> Fragment
☆ ☆ ☆

2. De rechtbank heeft het beroep gegrond verklaard. De rechtbank heeft daartoe overwogen dat het besluit onzorgvuldig tot stand is gekomen en de minister niet deugdelijk heeft gemotiveerd dat zij in het geval van betrokkene van de in Spanje geregistreerde geboortedatum mag uitgaan. Volgens de rechtbank mocht de minister in dit geval niet onverkort en zonder nader onderzoek te doen aan deze leeftijdsregistratie vasthouden. De minister had volgens de rechtbank nader onderzoek moeten doen in de vorm van een medisch leeftijdsonderzoek.
Hoger beroep minister
3. De minister klaagt in haar enige grief dat de rechtbank met haar oordeel ten onrechte de onderzoeksplicht van de minister heeft verruimd en daarmee niet heeft onderkend dat zij al voldoende onderzoek heeft gedaan naar de leeftijd van betrokkene. In het licht van het interstatelijk vertrouwensbeginsel mag zij ervan uitgaan dat de leeftijdsregistratie in Spanje juist is geweest, aldus de minister. De rechtbank heeft in dat kader volgens de minister verder ten onrechte overwogen dat zij is gehouden om nader medisch onderzoek te verrichten.

☆ ☆ ☆

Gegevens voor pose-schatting
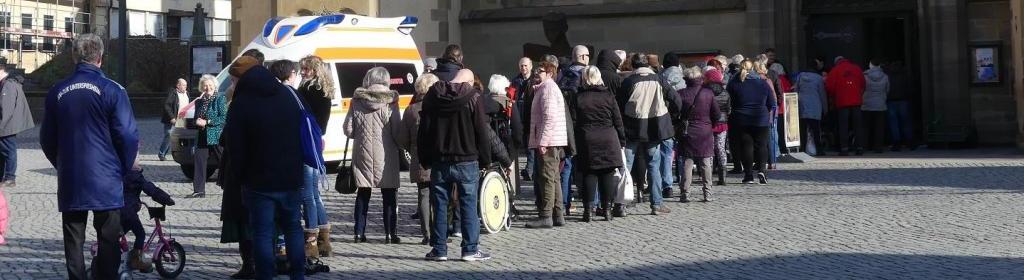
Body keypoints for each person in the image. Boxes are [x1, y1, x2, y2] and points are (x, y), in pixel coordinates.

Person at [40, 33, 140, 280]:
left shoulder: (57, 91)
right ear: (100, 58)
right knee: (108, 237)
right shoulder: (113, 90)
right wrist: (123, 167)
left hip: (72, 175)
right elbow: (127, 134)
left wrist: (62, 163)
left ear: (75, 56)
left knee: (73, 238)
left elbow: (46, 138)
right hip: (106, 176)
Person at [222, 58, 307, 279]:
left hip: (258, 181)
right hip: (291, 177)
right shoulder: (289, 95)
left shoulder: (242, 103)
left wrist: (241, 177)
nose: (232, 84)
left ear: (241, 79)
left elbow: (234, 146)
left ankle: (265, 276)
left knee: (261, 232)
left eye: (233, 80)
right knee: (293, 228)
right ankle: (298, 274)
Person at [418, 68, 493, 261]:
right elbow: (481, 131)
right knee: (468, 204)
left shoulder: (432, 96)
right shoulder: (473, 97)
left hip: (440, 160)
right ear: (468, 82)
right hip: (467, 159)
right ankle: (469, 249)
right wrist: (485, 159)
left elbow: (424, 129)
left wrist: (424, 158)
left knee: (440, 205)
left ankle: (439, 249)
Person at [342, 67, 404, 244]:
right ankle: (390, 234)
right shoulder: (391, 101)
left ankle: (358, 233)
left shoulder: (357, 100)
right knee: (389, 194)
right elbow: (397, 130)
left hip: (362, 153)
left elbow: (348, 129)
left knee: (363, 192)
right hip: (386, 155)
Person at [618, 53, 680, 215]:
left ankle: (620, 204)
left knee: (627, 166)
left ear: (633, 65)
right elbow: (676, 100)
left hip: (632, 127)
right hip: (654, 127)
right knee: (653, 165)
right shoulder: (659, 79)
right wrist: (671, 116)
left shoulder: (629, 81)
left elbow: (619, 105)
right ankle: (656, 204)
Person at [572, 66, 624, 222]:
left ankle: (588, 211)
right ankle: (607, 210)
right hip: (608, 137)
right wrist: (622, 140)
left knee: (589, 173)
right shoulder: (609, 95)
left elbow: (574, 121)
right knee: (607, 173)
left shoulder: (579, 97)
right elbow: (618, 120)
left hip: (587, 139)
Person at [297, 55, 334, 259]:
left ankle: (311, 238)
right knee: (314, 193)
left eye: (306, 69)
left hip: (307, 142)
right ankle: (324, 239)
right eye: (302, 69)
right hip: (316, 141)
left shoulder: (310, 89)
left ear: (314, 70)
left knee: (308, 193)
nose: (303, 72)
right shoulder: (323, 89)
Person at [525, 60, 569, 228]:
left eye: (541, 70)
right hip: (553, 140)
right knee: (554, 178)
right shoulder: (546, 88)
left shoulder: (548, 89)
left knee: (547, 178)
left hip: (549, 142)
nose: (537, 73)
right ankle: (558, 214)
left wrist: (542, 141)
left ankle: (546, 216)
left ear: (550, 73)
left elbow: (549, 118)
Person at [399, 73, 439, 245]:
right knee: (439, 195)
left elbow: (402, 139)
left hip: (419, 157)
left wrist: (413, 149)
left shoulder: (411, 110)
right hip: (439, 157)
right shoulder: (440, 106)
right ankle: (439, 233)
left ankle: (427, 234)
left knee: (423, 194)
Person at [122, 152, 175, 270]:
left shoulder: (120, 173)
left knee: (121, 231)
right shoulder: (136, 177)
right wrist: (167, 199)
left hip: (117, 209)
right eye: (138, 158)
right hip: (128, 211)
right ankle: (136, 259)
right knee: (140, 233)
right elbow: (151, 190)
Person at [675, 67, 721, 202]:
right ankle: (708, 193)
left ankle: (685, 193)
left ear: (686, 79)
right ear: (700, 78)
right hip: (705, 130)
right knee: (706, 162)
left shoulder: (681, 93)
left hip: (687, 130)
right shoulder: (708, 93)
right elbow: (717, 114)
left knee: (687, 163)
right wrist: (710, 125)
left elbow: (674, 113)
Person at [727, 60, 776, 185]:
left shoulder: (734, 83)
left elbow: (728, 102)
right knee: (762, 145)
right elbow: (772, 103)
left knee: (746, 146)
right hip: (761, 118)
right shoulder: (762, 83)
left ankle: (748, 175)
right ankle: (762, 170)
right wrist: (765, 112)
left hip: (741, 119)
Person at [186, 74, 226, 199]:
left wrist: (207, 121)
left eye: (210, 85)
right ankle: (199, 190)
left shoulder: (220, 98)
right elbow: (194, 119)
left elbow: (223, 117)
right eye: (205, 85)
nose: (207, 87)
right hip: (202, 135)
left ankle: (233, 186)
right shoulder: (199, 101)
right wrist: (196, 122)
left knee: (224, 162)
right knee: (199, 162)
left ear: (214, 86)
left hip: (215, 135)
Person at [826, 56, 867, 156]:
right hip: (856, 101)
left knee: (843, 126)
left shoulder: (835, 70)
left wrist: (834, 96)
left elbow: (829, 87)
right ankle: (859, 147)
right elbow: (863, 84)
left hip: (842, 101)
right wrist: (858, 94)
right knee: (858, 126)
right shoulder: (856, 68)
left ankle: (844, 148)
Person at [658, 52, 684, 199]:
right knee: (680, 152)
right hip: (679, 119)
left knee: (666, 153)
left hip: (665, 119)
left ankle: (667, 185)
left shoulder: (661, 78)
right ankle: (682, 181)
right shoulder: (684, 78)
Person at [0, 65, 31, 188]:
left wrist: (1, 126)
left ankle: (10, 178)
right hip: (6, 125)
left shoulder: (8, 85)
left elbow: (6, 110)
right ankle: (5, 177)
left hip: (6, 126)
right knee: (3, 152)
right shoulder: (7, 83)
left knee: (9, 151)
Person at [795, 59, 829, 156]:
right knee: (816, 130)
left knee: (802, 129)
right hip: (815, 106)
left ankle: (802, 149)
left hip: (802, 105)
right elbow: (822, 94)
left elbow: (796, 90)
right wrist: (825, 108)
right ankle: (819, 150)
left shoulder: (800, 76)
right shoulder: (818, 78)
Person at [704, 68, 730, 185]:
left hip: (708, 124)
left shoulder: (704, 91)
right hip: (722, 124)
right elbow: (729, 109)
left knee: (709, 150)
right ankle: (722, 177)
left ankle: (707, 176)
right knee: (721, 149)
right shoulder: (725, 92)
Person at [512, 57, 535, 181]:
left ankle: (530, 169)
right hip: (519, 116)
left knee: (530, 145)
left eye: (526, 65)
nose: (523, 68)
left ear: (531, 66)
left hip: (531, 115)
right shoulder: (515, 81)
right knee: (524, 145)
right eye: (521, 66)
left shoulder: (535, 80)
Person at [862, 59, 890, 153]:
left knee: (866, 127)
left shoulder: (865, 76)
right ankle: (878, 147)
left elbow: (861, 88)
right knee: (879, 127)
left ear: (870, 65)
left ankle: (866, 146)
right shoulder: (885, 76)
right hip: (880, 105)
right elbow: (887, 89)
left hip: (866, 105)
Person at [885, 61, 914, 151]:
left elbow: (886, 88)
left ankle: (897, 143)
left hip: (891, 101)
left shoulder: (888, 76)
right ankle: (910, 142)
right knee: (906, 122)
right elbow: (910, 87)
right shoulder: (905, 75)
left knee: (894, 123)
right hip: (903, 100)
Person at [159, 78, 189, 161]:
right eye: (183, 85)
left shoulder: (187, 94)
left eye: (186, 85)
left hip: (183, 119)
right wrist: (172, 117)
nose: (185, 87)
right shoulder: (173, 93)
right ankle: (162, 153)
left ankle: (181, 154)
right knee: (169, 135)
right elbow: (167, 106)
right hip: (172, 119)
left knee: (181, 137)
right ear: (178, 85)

☆ ☆ ☆

> Opdracht
Zet het fragment over de leeftijdsregistratie van betrokkene alsjeblieft voort na de laatste zin. Je hebt de records niet nodig.

> Antwoord hieronder
Het oordeel van de Afdeling
3.1. Het betoog van de minister over het interstatelijk vertrouwensbeginsel gaat over een rechtsvraag die de Afdeling eerder heeft beantwoord (zie de uitspraak van 9 oktober 2024, ECLI:NL:RVS:2024:3992). Uit deze uitspraak, onder 6.9, volgt dat het interstatelijk vertrouwensbeginsel niet van toepassing is als de minister een leeftijdsregistratie in een andere EU-lidstaat bij de beoordeling van de leeftijd van een betrokkene wil betrekken. Wat de minister daarover aanvoert, biedt geen reden om hierover in dit geval anders te oordelen. De minister draagt wel terecht de klacht voor dat de rechtbank ten onrechte heeft overwogen dat de minister is gehouden om nader medisch onderzoek te verrichten. Hoewel de minister deze mogelijkheid heeft, is zij daar naar het oordeel van de Afdeling niet toe gehouden zolang zij zorgvuldig onderzoekt en deugdelijk motiveert welk gewicht zij aan de leeftijdsregistratie in Spanje toekent en waarom. Omdat de minister dit heeft nagelaten, kan de grief echter niet leiden tot vernietiging van de uitspraak van de rechtbank. De rechtbank heeft terecht overwogen dat de minister niet heeft mogen volstaan met een verwijzing naar de geboortedatum in de brief van de Spaanse autoriteiten van 18 april 2022.
3.2. De grief slaagt niet.
4. Het hoger beroep is ongegrond. De Afdeling bevestigt de uitspraak van de rechtbank, met verbetering van de gronden waarop deze rust. Als de minister de in Spanje geregistreerde geboortedatum wil volgen, zal zij zorgvuldig moeten onderzoeken en deugdelijk moeten motiveren welk gewicht zij daaraan toekent en waarom. Daarbij zal zij zo mogelijk moeten toelichten waarop de leeftijdsregistratie in Spanje is gebaseerd. Het is niet nodig wat de minister verder aanvoert te bespreken. De minister moet de proceskosten vergoeden.
Beslissing
De Afdeling bestuursrechtspraak van de Raad van State:
I. bevestigt de aangevallen uitspraak;
II. veroordeelt de minister van Asiel en Migratie tot vergoeding van bij betrokkene in verband met de behandeling van het hoger beroep opgekomen proceskosten tot een bedrag van € 907,00, geheel toe te rekenen aan door een derde beroepsmatig verleende rechtsbijstand.
Aldus vastgesteld door mr. H.G. Sevenster, voorzitter, en mr. B. Meijer en mr. J.M. Willems, leden, in tegenwoordigheid van mr. M.M. Mercelina, griffier.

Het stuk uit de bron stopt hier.